Locate the line that contains "All the Figures". Print it and every subsequent line through the final line of the records, exactly and only those.

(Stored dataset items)
•••••

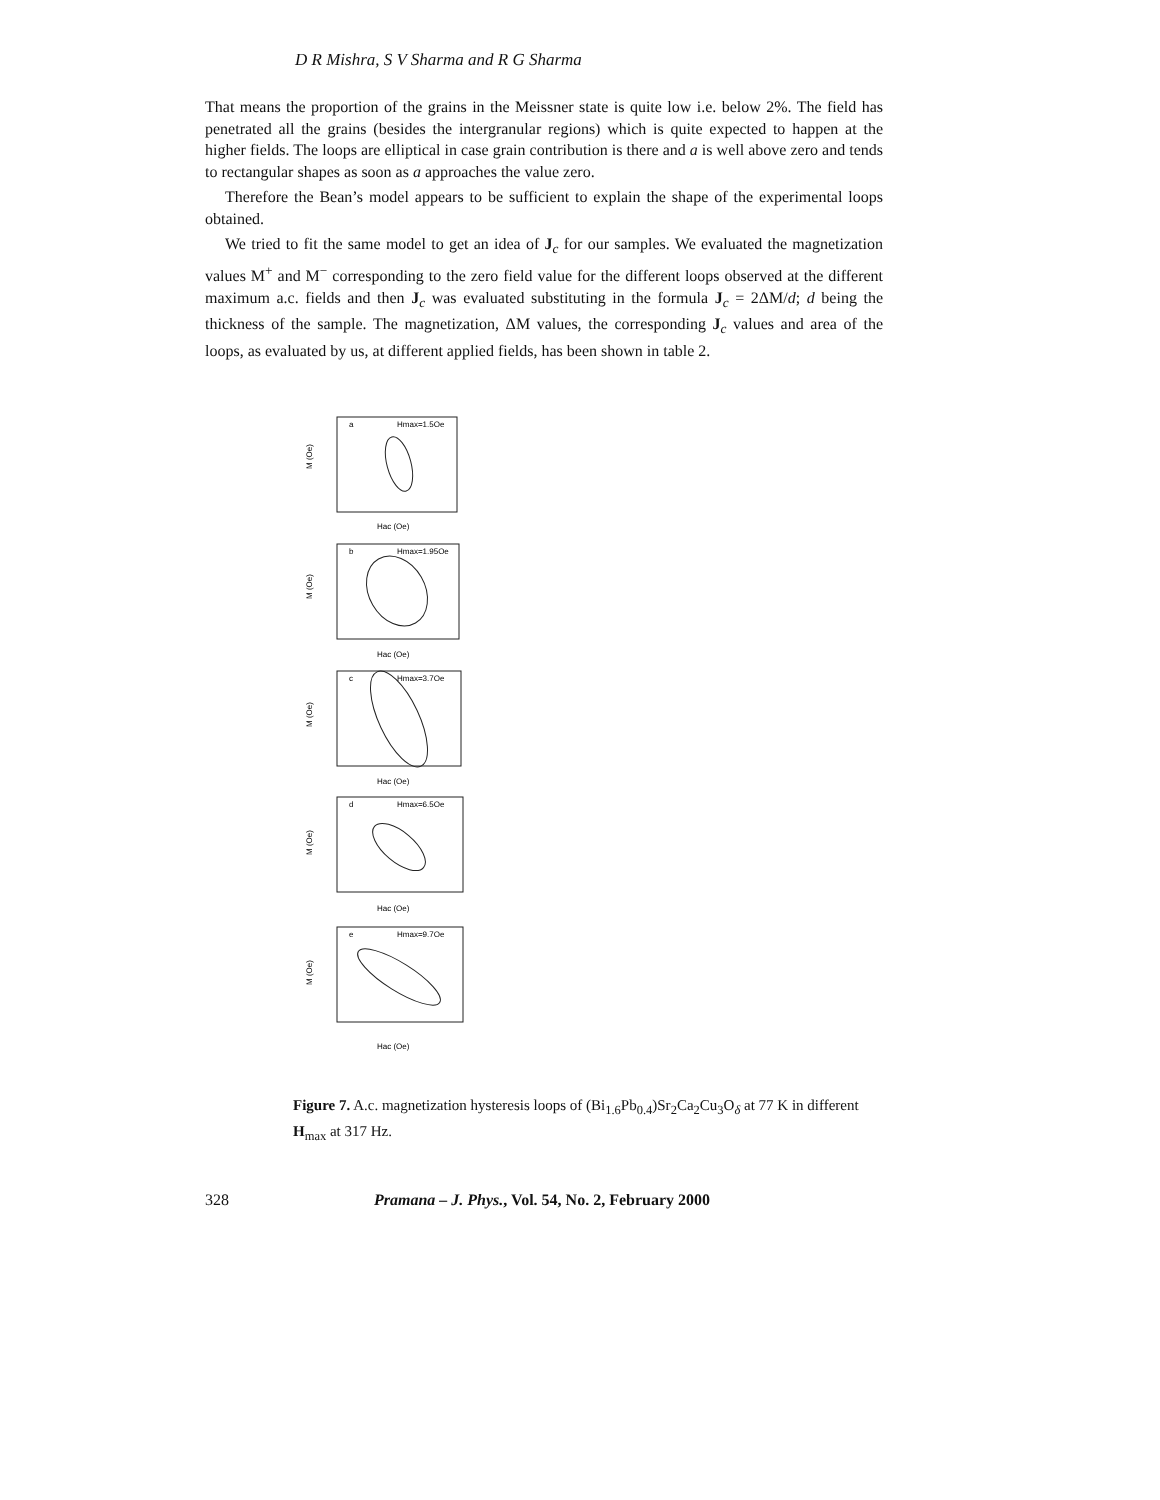D R Mishra, S V Sharma and R G Sharma
That means the proportion of the grains in the Meissner state is quite low i.e. below 2%. The field has penetrated all the grains (besides the intergranular regions) which is quite expected to happen at the higher fields. The loops are elliptical in case grain contribution is there and a is well above zero and tends to rectangular shapes as soon as a approaches the value zero.
Therefore the Bean’s model appears to be sufficient to explain the shape of the experimental loops obtained.
We tried to fit the same model to get an idea of J<sub>c</sub> for our samples. We evaluated the magnetization values M<sup>+</sup> and M<sup>−</sup> corresponding to the zero field value for the different loops observed at the different maximum a.c. fields and then J<sub>c</sub> was evaluated substituting in the formula J<sub>c</sub> = 2ΔM/d; d being the thickness of the sample. The magnetization, ΔM values, the corresponding J<sub>c</sub> values and area of the loops, as evaluated by us, at different applied fields, has been shown in table 2.
a
Hmax=1.5Oe
Hac (Oe)
b
Hmax=1.95Oe
Hac (Oe)
c
Hmax=3.7Oe
Hac (Oe)
d
Hmax=6.5Oe
Hac (Oe)
e
Hmax=9.7Oe
Hac (Oe)
M (Oe)
M (Oe)
M (Oe)
M (Oe)
M (Oe)
Figure 7. A.c. magnetization hysteresis loops of (Bi<sub>1.6</sub>Pb<sub>0.4</sub>)Sr<sub>2</sub>Ca<sub>2</sub>Cu<sub>3</sub>O<sub>δ</sub> at 77 K in different H<sub>max</sub> at 317 Hz.
328 Pramana – J. Phys., Vol. 54, No. 2, February 2000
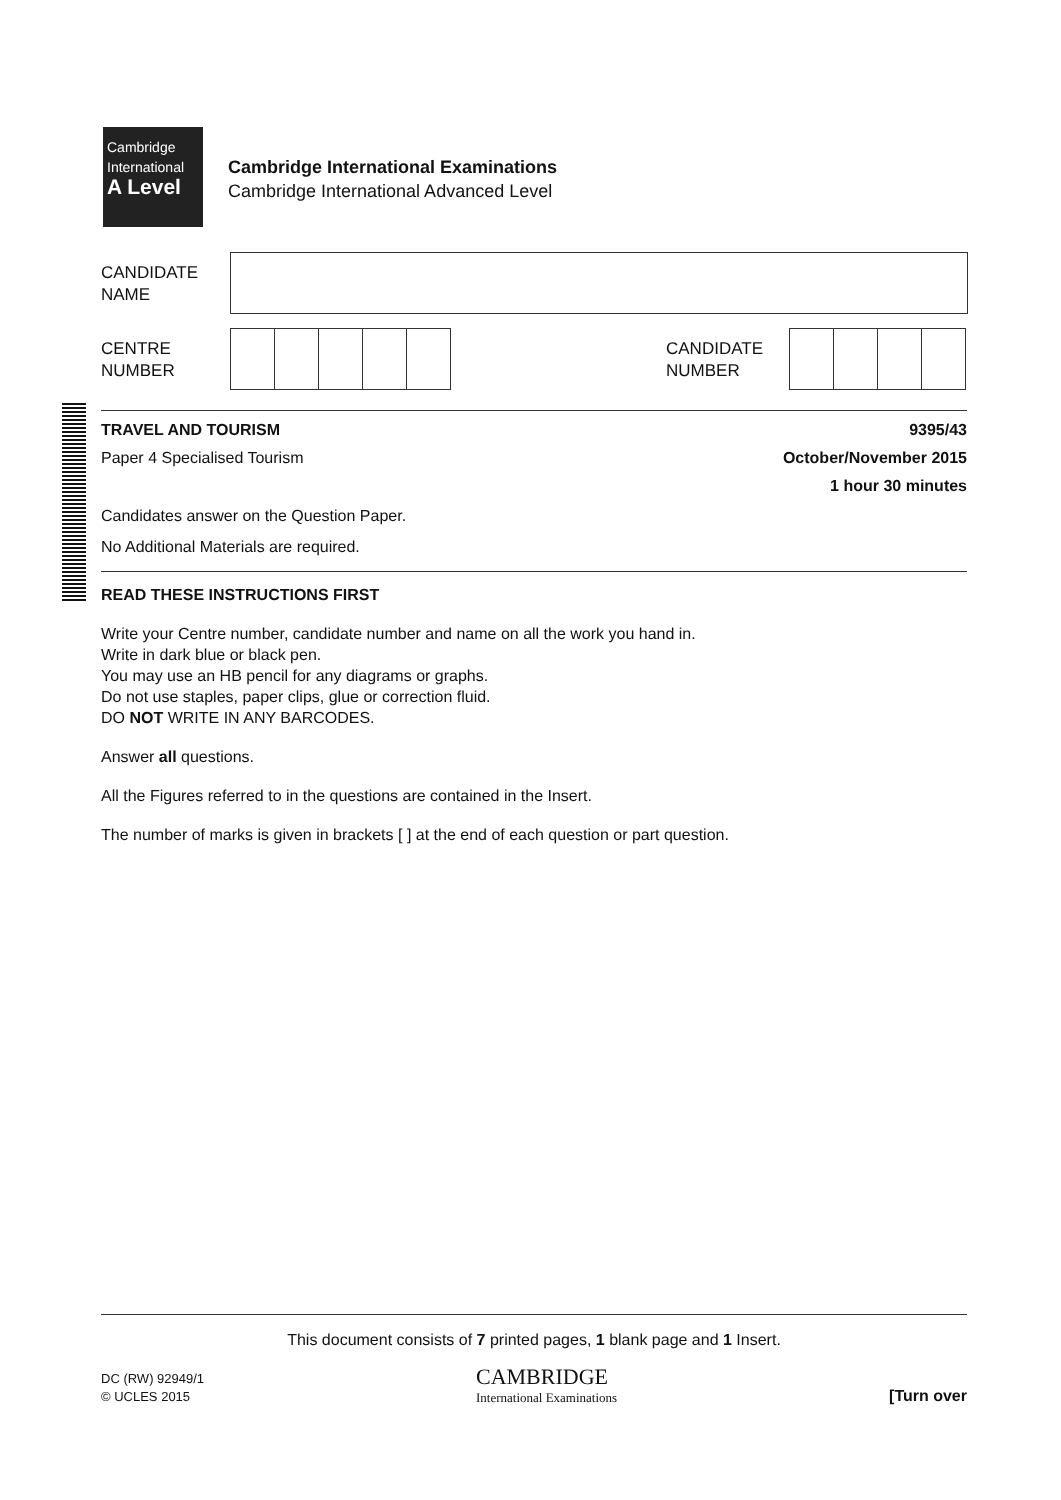Cambridge
International
A Level
Cambridge International Examinations
Cambridge International Advanced Level
CANDIDATE
NAME
CENTRE
NUMBER
CANDIDATE
NUMBER
TRAVEL AND TOURISM 9395/43
Paper 4 Specialised Tourism October/November 2015
1 hour 30 minutes
Candidates answer on the Question Paper.
No Additional Materials are required.
READ THESE INSTRUCTIONS FIRST
Write your Centre number, candidate number and name on all the work you hand in.
Write in dark blue or black pen.
You may use an HB pencil for any diagrams or graphs.
Do not use staples, paper clips, glue or correction fluid.
DO NOT WRITE IN ANY BARCODES.
Answer all questions.
All the Figures referred to in the questions are contained in the Insert.
The number of marks is given in brackets [ ] at the end of each question or part question.
This document consists of 7 printed pages, 1 blank page and 1 Insert.
DC (RW) 92949/1
© UCLES 2015
CAMBRIDGE
International Examinations
[Turn over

•••••

### Result
All the Figures referred to in the questions are contained in the Insert.
The number of marks is given in brackets [ ] at the end of each question or part question.
This document consists of 7 printed pages, 1 blank page and 1 Insert.
DC (RW) 92949/1
© UCLES 2015
CAMBRIDGE
International Examinations
[Turn over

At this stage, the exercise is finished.